The article was prompted after the PFI provider at Edinburgh Royal Infirmary switched off power when surgeons were in the middle of an operation.  Quick thinking doctors grabbed a torch in order to finish the operation.

Mr Watson claimed that taxpayers are powerless to do anything about the £60 million contract, which was put in place by the last Labour/Lib Dem administration.

According to Mr Watson, the cost in terms of interest to local authorities and health boards is more than double that had the contracts been paid for using more traditional means.

Audit Scotland, says the Unison Official, have calculated these costs as adding £200,000 to £300,000 each year for every £10million invested.  Adding in other payments, Unison Scotland’s At What Cost report calculated the additional cost of PFI schemes at £2.1billion.

PFI, or PPP as it was known under the Conservatives, was introduced by Gordon Brown’s Labour Government as a means of keeping borrowing off the UK books and mask the true level of the UK’s debt. 

However many contracts were so badly drafted that private companies were able to make lucrative returns on their investments.  One of the highest local authority PFI bills in Scotland belongs to Glasgow City Council – there the Labour run authority pays out £46 million each year for contracts negotiated using the last Labour/Lib Dem Executive’s PFI model.

Mr Watson pointed out that even after paying these companies for 25 or even 30 years, local authorities still do not own the assets which remain the property of the PFI outfit.
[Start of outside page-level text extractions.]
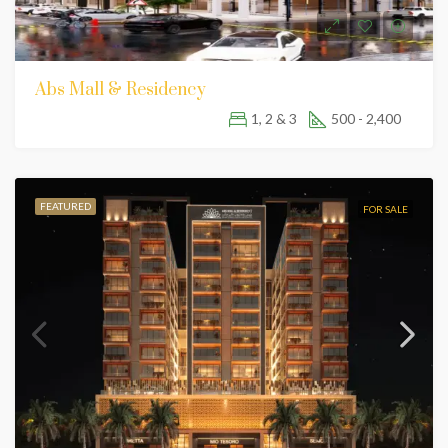
Abs Mall & Residency
1, 2 & 3
500 - 2,400
FEATURED
FOR SALE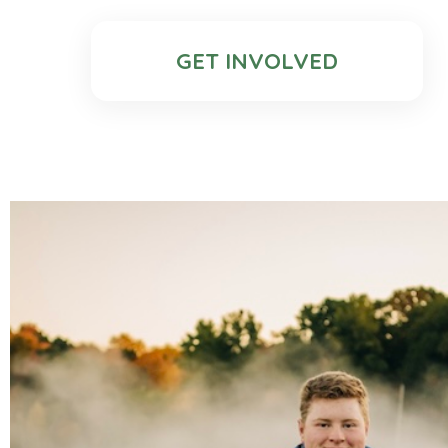
GET INVOLVED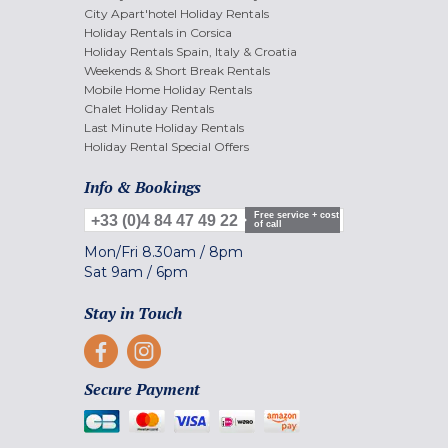
City Apart'hotel Holiday Rentals
Holiday Rentals in Corsica
Holiday Rentals Spain, Italy & Croatia
Weekends & Short Break Rentals
Mobile Home Holiday Rentals
Chalet Holiday Rentals
Last Minute Holiday Rentals
Holiday Rental Special Offers
Info & Bookings
Free service + cost
+33 (0)4 84 47 49 22
of call
Mon/Fri
8.30am
/
8pm
Sat
9am
/
6pm
Stay in Touch
Secure Payment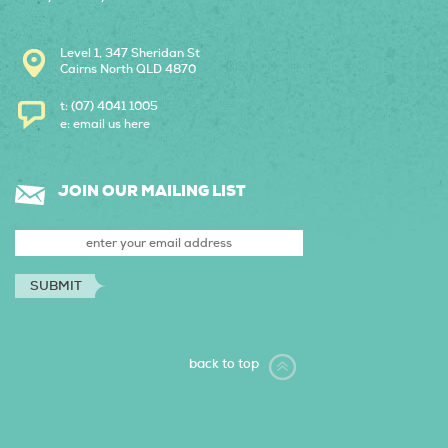
Level 1, 347 Sheridan St
Cairns North QLD 4870
t: (07) 4041 1005
e:
email us here
JOIN OUR MAILING LIST
back to top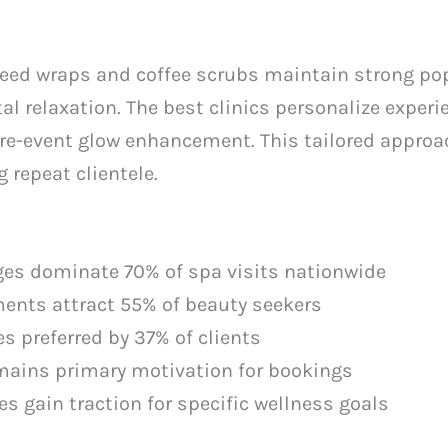
eed wraps and coffee scrubs maintain strong popu
l relaxation. The best clinics personalize exper
pre-event glow enhancement. This tailored approa
 repeat clientele.
es dominate 70% of spa visits nationwide
ents attract 55% of beauty seekers
s preferred by 37% of clients
mains primary motivation for bookings
 gain traction for specific wellness goals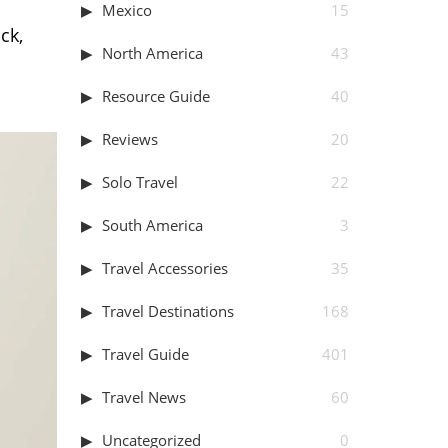
Mexico
15
ck,
North America
43
Resource Guide
40
Reviews
20
Solo Travel
22
South America
3
Travel Accessories
35
Travel Destinations
168
Travel Guide
401
Travel News
60
Uncategorized
0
Official figures put the cost of PFI contracts in Scotland at almost £1 billion a year, some of which is eating into health service budgets.

In June 2010, Newsnet Scotland revealed that the NHS in Scotland would have to pay over £1 billion in the next five years for Labour’s PFI legacy.

We revealed that the cost of PFI contracts for the Edinburgh Royal Infirmary, Wishaw General and Hairmyres Hospital amounted to more than the capital cost of the projects themselves – with more payments in years after that, as a result of Labour’s PFI and PPP deals.

Between 2010-11 and 2014-15:

NHS Lothian would pay £228 million for Edinburgh’s Royal Infirmary – despite the capital cost of the hospital being only £206 million overall.

NHS Lanarkshire would pay £136 million for Wishaw General – a project worth £121 million and £106 million for Hairmyres, worth only £68 million.

In May 2010, we also reported that in 2008-09 PFI contracts took a £244 million chunk out of Scottish education, this was an increase of £62 million on the 2007-08 figure.

PFI contracts are linked to the retail price index and costs rise accordingly.  With the last Labour administration having negotiated contracts that cannot be altered to reduce payments, then austerity cuts mean that the proportion of public cash going to private companies is steadily increasing – meaning even less cash for public services.

The Scottish Government has vehemently opposed the use of PFI contracts in order to finance the building of schools and hospitals and since coming to power in 2007, no new PFI contracts have been negotiated.

The Scottish Futures Trust was introduced as a replacement and contracts since have been more efficiently negotiated and provide better value for taxpayer’s cash.

However Labour continued with the practice in England and in 2009 the Treasury had to step in and underwrite PFI contracts South of the border that were in danger of collapsing as the UK banking crisis hit hard.